## Task requirements
Range to output from the entries below: the line containing "103,100 100,104 115,118" through the line containing "1177,160 1180,156 1218,177". Set it down exactly, ends included, nothing else.

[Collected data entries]
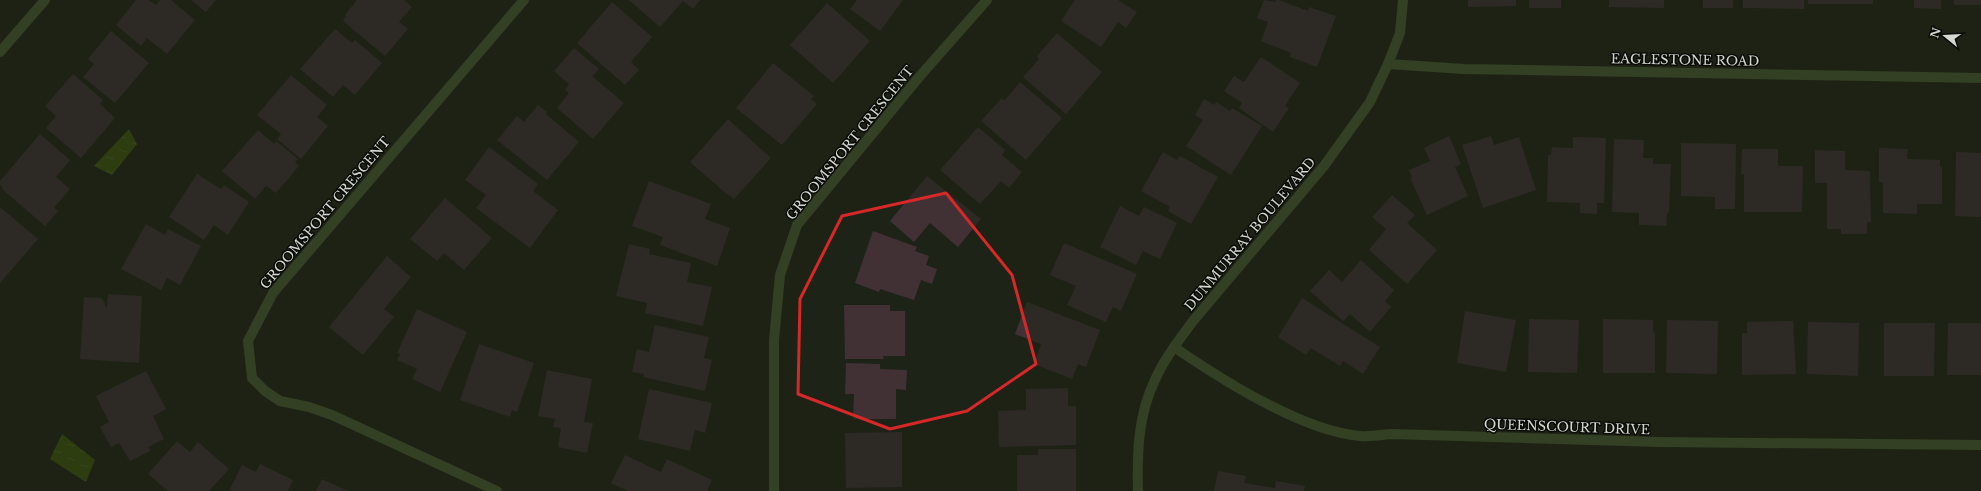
<svg xmlns="http://www.w3.org/2000/svg" width="1981" height="491" font-family="'Libre Baskerville',serif">
<defs>
<pattern id="water-ripples" width="26" height="14" patternUnits="userSpaceOnUse"><rect width="26" height="14" fill="#405d08"/><path d="M2 4q2-2 4 0t4 0M15 11q2-2 4 0t4 0" fill="none" stroke="#5b742b"/></pattern>
</defs>
<rect width="100%" height="100%" fill="#1d2316"/>
<g fill="url(#water-ripples)">
<polygon points="129,129 137,144 112,175 94,166"/>
<polygon points="62,434 95,460 86,482 50,459"/>
</g>
<g fill="#413135">
<polygon points="136,0 149,0 156,5 160,0 171,0 195,20 167,54 147,38 141,46 116,25"/>
<polygon points="191,0 216,0 206,12"/>
<polygon points="357,0 404,0 412,7 399,22 408,29 385,56 343,21 346,16 345,15"/>
<polygon points="629,0 700,0 693,9 683,1 660,27"/>
<polygon points="857,0 903,0 880,31 850,9"/>
<polygon points="1075,0 1118,0 1137,12 1126,28 1118,22 1101,47 1061,21"/>
<polygon points="1264,0 1275,2 1276,0 1279,0 1308,11 1309,7 1336,16 1317,67 1290,57 1291,53 1261,41 1268,22 1257,18"/>
<polygon points="1468,0 1516,0 1516,6 1468,7"/>
<rect x="1529" y="0" width="32" height="8"/>
<polygon points="1609,0 1664,0 1664,8 1609,7"/>
<rect x="1703" y="0" width="30" height="8"/>
<polygon points="1743,0 1804,0 1804,9 1743,8"/>
<rect x="1808" y="0" width="65" height="4"/>
<polygon points="1914,0 1941,0 1941,9 1914,8"/>
<rect x="1954" y="0" width="27" height="5"/>
<polygon points="612,2 652,37 631,62 639,70 625,85 577,43"/>
<polygon points="827,3 870,41 833,83 790,45"/>
<polygon points="335,29 352,43 355,40 382,63 355,95 343,85 333,97 300,69"/>
<polygon points="111,31 149,63 115,103 83,77 94,64 88,59"/>
<polygon points="1057,33 1102,72 1066,114 1023,77 1039,59 1037,56"/>
<polygon points="574,48 599,69 592,76 624,103 593,139 557,108 569,93 565,90 569,84 554,71"/>
<polygon points="1261,57 1300,83 1285,106 1289,108 1273,132 1239,108 1242,103 1224,91 1234,76 1244,82"/>
<polygon points="773,63 814,96 811,99 817,104 782,145 736,108"/>
<polygon points="73,74 103,100 100,104 115,118 81,158 46,128 56,116 45,106"/>
<polygon points="291,75 327,105 317,117 328,126 301,159 277,139 281,134 257,115"/>
<polygon points="1020,82 1062,118 1026,160 981,121 1002,98 1004,101"/>
<polygon points="1204,99 1214,105 1216,102 1230,111 1232,108 1262,126 1231,175 1186,146 1203,120 1195,115"/>
<polygon points="538,105 547,112 546,114 579,142 547,180 497,140 517,116 524,122"/>
<polygon points="728,119 771,158 734,199 730,195 729,196 690,162"/>
<polygon points="978,127 1005,150 1002,155 1022,172 1009,188 1001,181 980,204 940,170"/>
<polygon points="258,130 274,144 276,141 298,159 295,162 299,166 276,193 266,186 255,199 222,171"/>
<polygon points="40,134 70,160 56,177 70,189 54,208 58,211 45,226 2,189 3,188 0,185 0,181"/>
<polygon points="1449,136 1461,164 1455,167 1468,196 1427,215 1410,178 1412,177 1409,170 1430,161 1424,148"/>
<polygon points="1491,136 1494,145 1519,137 1536,190 1483,208 1462,145"/>
<polygon points="1573,137 1606,138 1604,203 1597,203 1597,214 1580,213 1580,203 1547,202 1548,155 1551,155 1552,147 1573,148"/>
<polygon points="1614,139 1644,140 1643,158 1653,158 1653,164 1671,164 1669,212 1667,213 1666,226 1639,225 1639,213 1612,212"/>
<polygon points="1681,143 1736,144 1735,209 1715,209 1715,197 1681,196"/>
<polygon points="489,147 538,184 533,191 558,210 530,248 476,208 486,195 465,180"/>
<polygon points="1879,148 1908,149 1907,159 1940,160 1940,167 1942,167 1942,204 1917,204 1917,214 1883,213 1883,182 1879,182"/>
<polygon points="1742,149 1778,149 1778,166 1803,166 1802,212 1744,212 1744,175 1741,174"/>
<polygon points="1815,150 1845,151 1845,170 1870,171 1871,222 1867,222 1867,234 1841,234 1841,229 1827,229 1827,183 1815,183"/>
<polygon points="1163,152 1177,160 1180,156 1218,177 1191,224 1168,211 1170,207 1141,191"/>
<polygon points="1956,152 1981,153 1981,217 1955,216"/>
<polygon points="197,174 221,189 224,185 249,202 228,235 214,225 204,240 169,217"/>
<polygon points="927,176 981,219 958,247 930,223 914,242 890,221"/>
<polygon points="649,181 711,204 705,219 730,228 717,266 660,245 663,237 632,226"/>
<polygon points="1392,195 1415,215 1407,223 1437,250 1407,284 1369,250 1386,229 1372,217"/>
<polygon points="445,198 492,238 464,270 444,253 437,261 410,239"/>
<polygon points="1120,206 1139,216 1144,207 1177,223 1160,259 1143,251 1136,265 1100,247"/>
<polygon points="0,207 38,239 0,283"/>
<polygon points="146,224 165,235 168,229 201,246 180,285 167,278 161,290 121,269"/>
<polygon points="873,231 917,247 915,251 929,256 926,265 937,269 932,284 921,280 914,300 880,289 879,292 855,283"/>
<polygon points="1064,243 1137,274 1121,311 1113,307 1106,322 1067,305 1076,286 1050,275"/>
<polygon points="629,244 650,249 649,254 691,263 687,282 712,287 703,326 645,313 647,303 616,296"/>
<polygon points="387,256 411,277 384,309 394,317 363,355 329,327"/>
<polygon points="1361,260 1394,290 1385,301 1391,307 1370,332 1350,314 1343,321 1310,291 1329,270 1342,282"/>
<polygon points="108,294 142,296 139,363 80,359 84,297 101,298 105,303 105,307 107,307"/>
<polygon points="1302,298 1380,347 1363,374 1343,361 1340,366 1311,348 1306,355 1278,337"/>
<polygon points="1027,302 1100,330 1086,367 1078,364 1072,379 1034,364 1041,344 1015,334"/>
<polygon points="844,305 890,305 890,311 905,311 905,356 883,356 884,359 845,359"/>
<polygon points="417,309 467,332 440,392 412,379 417,369 397,360 400,354 397,353"/>
<polygon points="1465,311 1516,320 1506,372 1457,363"/>
<polygon points="1529,319 1579,320 1577,373 1528,372"/>
<polygon points="1603,319 1653,320 1653,333 1655,332 1655,373 1603,373"/>
<polygon points="1667,320 1718,321 1717,374 1666,373"/>
<polygon points="1793,321 1796,374 1742,375 1742,333 1747,333 1747,322"/>
<polygon points="1808,322 1859,323 1858,376 1807,374"/>
<polygon points="1884,323 1935,323 1934,376 1884,376"/>
<polygon points="1948,323 1981,323 1981,375 1947,375"/>
<polygon points="655,325 709,337 704,358 712,360 705,391 643,377 644,374 632,372 637,349 649,352"/>
<polygon points="479,344 534,363 517,412 512,410 510,417 460,400"/>
<polygon points="846,363 880,364 880,369 907,370 906,390 896,389 896,419 853,419 854,394 845,394"/>
<polygon points="547,370 592,379 584,422 593,423 587,453 558,447 561,428 553,427 555,419 538,416"/>
<polygon points="146,371 166,409 153,416 164,439 148,447 150,451 130,461 119,443 111,447 100,427 109,422 96,396"/>
<polygon points="1068,388 1068,406 1076,406 1076,445 999,447 998,411 1026,410 1026,389"/>
<polygon points="649,389 712,403 705,433 695,430 690,451 638,439"/>
<polygon points="902,432 902,487 846,488 845,433"/>
<polygon points="177,441 190,452 198,442 229,469 209,491 168,491 148,474"/>
<polygon points="1038,449 1076,449 1076,491 1017,491 1017,455 1038,455"/>
<polygon points="625,455 661,472 667,459 712,480 707,491 628,491 611,483"/>
<polygon points="260,464 293,480 288,491 229,491 242,465 256,472"/>
<polygon points="1218,471 1246,476 1244,483 1275,488 1276,481 1305,486 1304,491 1214,491"/>
<polygon points="322,479 348,491 316,491"/>
</g>
<g fill="none" stroke-linecap="round" stroke-linejoin="round">
<g stroke="#4f6433" stroke-width="10">
<polyline points="0,52 45,0"/>
<polyline points="1388,64 1464,69 1981,78"/>
<path d="M1174 347C1222 380 1302 431 1360 436 1370 437 1381 435 1391 434L1659 442 1981 445"/>
<polyline points="497,491 332,415 309,407 280,401 265,391 252,378 248,341 273,293 524,0"/>
<polyline points="774,491 774,340 780,275 797,225 920,76 987,0"/>
<path d="M1138 491C1137 453 1138 415 1155 380 1164 359 1179 340 1193 321L1324 166 1370 102 1388 64 1400 33 1403 0"/>
</g>
</g>
<path d="M0 0H1981V491H0ZM946 193 1012 275 1036 364 967 411 890 429 798 394 800 299 842 216Z" fill="#1d2316" fill-opacity=".55" fill-rule="evenodd"/>
<path fill="none" stroke="#d62828" stroke-width="3" stroke-linejoin="round" d="M946 193 1012 275 1036 364 967 411 890 429 798 394 800 299 842 216Z"/>
<g text-anchor="middle" dominant-baseline="central" stroke-width="3" stroke-linejoin="round" paint-order="stroke">
<g font-size="13" fill="#d4d8d0" stroke="#090b06">
<text transform="translate(1685 60) rotate(1)">EAGLESTONE ROAD</text>
<text transform="translate(850 143) rotate(-51)">GROOMSPORT CRESCENT</text>
<text transform="translate(325 213) rotate(-50)">GROOMSPORT CRESCENT</text>
<text transform="translate(1250 234) rotate(-50)">DUNMURRAY BOULEVARD</text>
<text transform="translate(1567 427) rotate(2)">QUEENSCOURT DRIVE</text>
</g>
</g>
<g transform="translate(1945 36) rotate(288)" stroke="#090b06" stroke-width="3" paint-order="stroke">
<path d="M0-3L7 15L0 10L-7 15Z" fill="#d4d8d0"/>
<text y="-6" font-size="11" font-weight="bold" text-anchor="middle" fill="#d4d8d0">N</text>
</g>
</svg>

## Response for this exercise
<polygon points="73,74 103,100 100,104 115,118 81,158 46,128 56,116 45,106"/>
<polygon points="291,75 327,105 317,117 328,126 301,159 277,139 281,134 257,115"/>
<polygon points="1020,82 1062,118 1026,160 981,121 1002,98 1004,101"/>
<polygon points="1204,99 1214,105 1216,102 1230,111 1232,108 1262,126 1231,175 1186,146 1203,120 1195,115"/>
<polygon points="538,105 547,112 546,114 579,142 547,180 497,140 517,116 524,122"/>
<polygon points="728,119 771,158 734,199 730,195 729,196 690,162"/>
<polygon points="978,127 1005,150 1002,155 1022,172 1009,188 1001,181 980,204 940,170"/>
<polygon points="258,130 274,144 276,141 298,159 295,162 299,166 276,193 266,186 255,199 222,171"/>
<polygon points="40,134 70,160 56,177 70,189 54,208 58,211 45,226 2,189 3,188 0,185 0,181"/>
<polygon points="1449,136 1461,164 1455,167 1468,196 1427,215 1410,178 1412,177 1409,170 1430,161 1424,148"/>
<polygon points="1491,136 1494,145 1519,137 1536,190 1483,208 1462,145"/>
<polygon points="1573,137 1606,138 1604,203 1597,203 1597,214 1580,213 1580,203 1547,202 1548,155 1551,155 1552,147 1573,148"/>
<polygon points="1614,139 1644,140 1643,158 1653,158 1653,164 1671,164 1669,212 1667,213 1666,226 1639,225 1639,213 1612,212"/>
<polygon points="1681,143 1736,144 1735,209 1715,209 1715,197 1681,196"/>
<polygon points="489,147 538,184 533,191 558,210 530,248 476,208 486,195 465,180"/>
<polygon points="1879,148 1908,149 1907,159 1940,160 1940,167 1942,167 1942,204 1917,204 1917,214 1883,213 1883,182 1879,182"/>
<polygon points="1742,149 1778,149 1778,166 1803,166 1802,212 1744,212 1744,175 1741,174"/>
<polygon points="1815,150 1845,151 1845,170 1870,171 1871,222 1867,222 1867,234 1841,234 1841,229 1827,229 1827,183 1815,183"/>
<polygon points="1163,152 1177,160 1180,156 1218,177 1191,224 1168,211 1170,207 1141,191"/>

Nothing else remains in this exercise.